Monday, 18 November 2013

under pressure

I have good and bad memories of being at school. From being a year seven sat on my brother's knee in the school cafeteria sobbing my heart out that I didn't fit in and didn't belong,  to sitting seven years later in the counseling office at the same school saying the exact same thing.

The parallels I faced in the first few years were mirrored almost exactly the same a few years later. I didn't learn my lesson. As soon as I began to feel comfortable, I let my guard down and became vulnerable to the grueling hierarchy that schools offer and often found myself alone or ostracized to some extent.

Throughout my entire life at school, primary and secondary, my family's health played a large part in how I behaved and the dynamics of my personality. My father has long term repercussion illness from engineering with asbestos buildings and consequently finds himself consuming over 10 tablets a day, two inhalers and stents in his heart just to keep him with us. When I was an infant, we left the South-East of Asia so he could be treated in his homeland of Sweden where we lived as a family together as my mother juggled lecturing English and two young infants, my brother and I.

In addition to this, when my father (seemingly) began to recover, my grandmother - and my only grandparent I ever had - was diagnosed with cancer. Growing up, I didn't realise just how much pressure my mother was under during this time, I spent a large chunk of my childhood in Sweden with my brother as my best friend and my father. I had, and still have, a very close relationship with my father and brother because of this. What I only just realised however, although I was very blessed to spend almost every holiday abroad with my family - I missed out on sleepovers with my friends, brownie camp, summer birthdays. Everyone else had a huge amount of time to bond and spend time with each other and I spent it in woods and lakes and the sea with my friends from Sweden.

When I underwent my third or fourth counselling session, the counselor asked if I had ever wondered whether it was due to my lack of "a secure base" that made me behave the way I do. My first reaction was anger, shamefully my manners flew out of the window and I reacted exactly how she probably wanted me to. I was angry. She didn't understand that my parents did the best they could under the circumstances, I was allowed to roam free, learn a new language, create a life for myself away from the confines of small town suburbia. She didn't understand that the reason why I didn't have a secure base was not because my parents liked the luxury of having two houses, the bleak and not so fancy reality of it all was - there was money for us in both houses should we need it.

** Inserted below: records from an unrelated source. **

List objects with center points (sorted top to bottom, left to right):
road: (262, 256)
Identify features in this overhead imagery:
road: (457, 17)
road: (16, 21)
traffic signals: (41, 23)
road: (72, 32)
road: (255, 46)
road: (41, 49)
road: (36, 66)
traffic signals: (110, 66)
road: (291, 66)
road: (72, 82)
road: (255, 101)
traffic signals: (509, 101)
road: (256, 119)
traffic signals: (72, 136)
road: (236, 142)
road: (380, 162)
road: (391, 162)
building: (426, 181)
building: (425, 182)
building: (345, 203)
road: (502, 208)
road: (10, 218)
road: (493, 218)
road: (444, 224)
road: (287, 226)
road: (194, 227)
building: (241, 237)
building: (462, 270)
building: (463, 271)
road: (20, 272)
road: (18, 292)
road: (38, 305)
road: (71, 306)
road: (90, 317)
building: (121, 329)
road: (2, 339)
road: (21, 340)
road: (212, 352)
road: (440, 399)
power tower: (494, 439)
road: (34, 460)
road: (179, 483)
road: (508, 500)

The last time I remember being truly happy before I started secondary school was the summer of year six. I spent it with my best friend in Sweden endlessly acting out Grease, plaiting our hair and getting curly hair, baking kanelbullar and bronzing under the summer sun. I would wake up and run outside and not care about what the day had in store for me.

Although I have never confided in anybody the true extent of my unhappiness at some points during secondary school, I post them here as a possible warning to anybody reading this who may have encountered similar problems. When I was in year eight, a boy who I sat next to in French often poked fun at my weight, my hairstyle, my teeth, my appearance generally. I couldn't get the comments out of my head, they even haunt me to this day to some extent. This combined with misery at my friends all being placed in a different class from myself, I found it very hard to belong. I flitted from group to group, dragging my misery with me.

Most days after school I would walk in the front door and go straight to bed and to sleep. If I couldn't sleep I'd cry until I could. It was not uncommon for my mother to come home and knock on my bedroom door to find me beside myself with guilt and sadness because I just didn't feel enough. School never felt like a place I wanted to be. I wasn't attractive, I wasn't particularly clever, I wasn't like "normal" girls because I did things slightly differently. My identity was decided for me by people who didn't know me or what I'd come from, and to this day the majority of people I've known my whole life don't know how much my family and I struggled with.

Over the past three years, my Uncle and cousin both died. In less than a few years, a family of four went to a family of two. None of my friends knew, and those who did rarely asked. I don't blame them and I don't hate them for it, I just couldn't confide it in anybody and those who I did didn't see how much I was struggling. 

A person can only deal with so much going on in their lives, and it's worth taking a moment to appreciate that you don't know people well enough to say that they don't know what it's like to struggle.
Apologies for the slightly confessional tone to this blog, but past memories sparked this post and it's worth noting that the message I want to send from this piece is - everyone is struggling, try not to make it worse.